All beings went through tremendously complicated life-cycles, of which even the respective forms just don´t have a clue of any more (and lost interest in it soon enough anyway.)
Life just didn´t become extinct for the sole reason even predators somehow lost their appetite, rather trained their skills in brooding, abstinence and Zen-Buddhismen, rather than go for hunting.
There were beings spending part of their life-span as a plant, reproducing themselves afterwards by spores, that float out into the sea, where they, over a period of five-hundred years up to a million, grew from a single-cell to a sea-monster, that sporadically bobs up to take a snap at dinosaurs strollng up and down the sea-front, day-dreaming about a career in the movie business.
Then they went to shore to lay a single egg. To breed that egg, they needed another symbiotic life-form yet, which could do so, mind you, only after a twenty-year lasting haul to the poles of the planet, in between they yet also needed to undergo a metamorphose to mammal, had a mating-procedure for which about thirty-six (oscillating, according to seasons though) sexes, if only one had been missing, mating did not take place at all.
All the time someone was on the look for breading-places, that long had ceased to exist yet due to continental shift, so the entire colony sank into the sea or into a stream of lava or a bog or what have you.
When summer was dry about one percent of the offspring survived as dry spore followed by all means yet by a stage as a grub of a blood-sucking endothermal parasite.
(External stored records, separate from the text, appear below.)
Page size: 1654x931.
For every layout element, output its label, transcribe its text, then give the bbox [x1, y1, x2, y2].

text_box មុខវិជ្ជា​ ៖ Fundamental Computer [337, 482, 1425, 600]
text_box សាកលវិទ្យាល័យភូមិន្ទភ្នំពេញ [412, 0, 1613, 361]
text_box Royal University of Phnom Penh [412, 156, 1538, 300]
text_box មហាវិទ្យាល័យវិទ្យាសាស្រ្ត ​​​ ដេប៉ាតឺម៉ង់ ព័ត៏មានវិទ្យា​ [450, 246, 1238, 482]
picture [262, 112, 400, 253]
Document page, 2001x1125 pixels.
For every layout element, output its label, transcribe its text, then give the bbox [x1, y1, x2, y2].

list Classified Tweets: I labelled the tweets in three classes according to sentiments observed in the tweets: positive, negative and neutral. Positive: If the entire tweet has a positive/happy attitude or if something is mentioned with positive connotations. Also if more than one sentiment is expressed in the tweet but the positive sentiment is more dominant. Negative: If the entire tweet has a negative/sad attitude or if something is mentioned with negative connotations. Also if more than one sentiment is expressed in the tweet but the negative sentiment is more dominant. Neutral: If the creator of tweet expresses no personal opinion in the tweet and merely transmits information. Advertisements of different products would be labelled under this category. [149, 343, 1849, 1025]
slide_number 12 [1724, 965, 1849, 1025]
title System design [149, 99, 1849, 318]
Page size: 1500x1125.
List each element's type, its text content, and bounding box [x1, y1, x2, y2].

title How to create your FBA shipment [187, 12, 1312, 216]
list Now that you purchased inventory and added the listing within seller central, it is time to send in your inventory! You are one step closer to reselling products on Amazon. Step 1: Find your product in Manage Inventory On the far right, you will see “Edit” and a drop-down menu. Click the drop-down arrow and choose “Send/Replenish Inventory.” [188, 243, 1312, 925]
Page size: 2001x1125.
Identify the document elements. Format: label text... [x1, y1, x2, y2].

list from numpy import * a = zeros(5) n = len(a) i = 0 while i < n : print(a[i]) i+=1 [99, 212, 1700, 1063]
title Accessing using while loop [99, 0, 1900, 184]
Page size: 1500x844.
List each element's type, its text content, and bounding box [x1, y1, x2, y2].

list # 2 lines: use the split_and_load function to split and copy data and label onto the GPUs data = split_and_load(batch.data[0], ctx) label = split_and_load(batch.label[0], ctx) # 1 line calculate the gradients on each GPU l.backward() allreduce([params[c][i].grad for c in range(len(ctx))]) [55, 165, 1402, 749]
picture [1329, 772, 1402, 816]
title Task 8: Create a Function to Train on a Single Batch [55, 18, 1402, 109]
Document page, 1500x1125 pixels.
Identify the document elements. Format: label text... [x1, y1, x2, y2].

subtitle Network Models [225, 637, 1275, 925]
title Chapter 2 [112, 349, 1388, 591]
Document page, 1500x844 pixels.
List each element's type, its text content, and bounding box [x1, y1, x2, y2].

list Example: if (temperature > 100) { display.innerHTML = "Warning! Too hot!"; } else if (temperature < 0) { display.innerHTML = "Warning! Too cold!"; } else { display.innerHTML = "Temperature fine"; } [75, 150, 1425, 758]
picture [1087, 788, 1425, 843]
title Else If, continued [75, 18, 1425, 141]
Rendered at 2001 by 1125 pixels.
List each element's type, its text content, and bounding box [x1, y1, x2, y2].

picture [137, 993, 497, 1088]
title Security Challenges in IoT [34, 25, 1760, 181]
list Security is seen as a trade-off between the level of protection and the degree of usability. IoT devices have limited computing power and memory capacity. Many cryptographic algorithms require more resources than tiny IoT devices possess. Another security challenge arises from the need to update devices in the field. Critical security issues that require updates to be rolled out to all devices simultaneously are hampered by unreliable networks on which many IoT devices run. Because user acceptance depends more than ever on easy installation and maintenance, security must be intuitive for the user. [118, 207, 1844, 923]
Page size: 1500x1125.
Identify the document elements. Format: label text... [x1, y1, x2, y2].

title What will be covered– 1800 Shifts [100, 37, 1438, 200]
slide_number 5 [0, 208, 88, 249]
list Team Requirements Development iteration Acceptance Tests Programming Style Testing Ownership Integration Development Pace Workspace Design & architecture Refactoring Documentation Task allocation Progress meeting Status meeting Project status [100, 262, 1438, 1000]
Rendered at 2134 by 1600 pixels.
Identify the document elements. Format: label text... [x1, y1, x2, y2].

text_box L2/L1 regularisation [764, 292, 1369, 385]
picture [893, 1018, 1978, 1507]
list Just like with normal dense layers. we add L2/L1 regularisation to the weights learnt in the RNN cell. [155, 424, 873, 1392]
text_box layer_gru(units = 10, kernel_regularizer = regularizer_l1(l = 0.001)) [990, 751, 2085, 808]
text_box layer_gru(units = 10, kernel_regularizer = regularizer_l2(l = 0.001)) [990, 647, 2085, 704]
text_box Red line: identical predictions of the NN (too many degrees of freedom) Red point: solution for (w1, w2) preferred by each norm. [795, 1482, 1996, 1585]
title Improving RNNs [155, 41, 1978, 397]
When winter was dry they then all aggregated as a hyper-intelligent mega-organism, that instantly began to cover the whole planet with ready-for-use pressure-die casting plastic-thingy industrial facilities – all of them bound to rot again, yet, after the organisms´loss of intelligence, namely, which then lives henceforth as a parasite-worm in the guts of a certain same rare as gay bird-of-paradise-species.
Really, it was just awful, indeed.
Whenever just any organism on the planet developed lasting intelligence expanding the stage of the ready-for-use pressure-die casting plastic-thingy industrial facilities, rapidly and hectically, first-thing-in-the-morning-wise, atomic bombs were built, to exterminate all life on the planet.
Not out of a destructive rage, but for the sheer love of god and plain and solid sense of responsibility and care and respect for creation.
Very, very regrettably, life developed right after the dying out of hard radiation once again yet – and when this happened, it was even more bizarre than before.
Yet there was one being, a being called Arth-urPhil-lipDen-t, which wasn't much from the outside, but in the inside it was quite mighty and meaningful.
It just came along casually and found the answer anybody was looking for, all the time and all of a sudden the nightmare was over and everybody lived happily ever after. "
Arthur stopped writing, put pad and pencil aside, and enjoyed the sun on a friendly summer afternoon. It shun on the house and managed to make it appear adorable, in all of its insufficiency.
I should become a writer, he thought. Anybody can do that and don't they earn tons of money?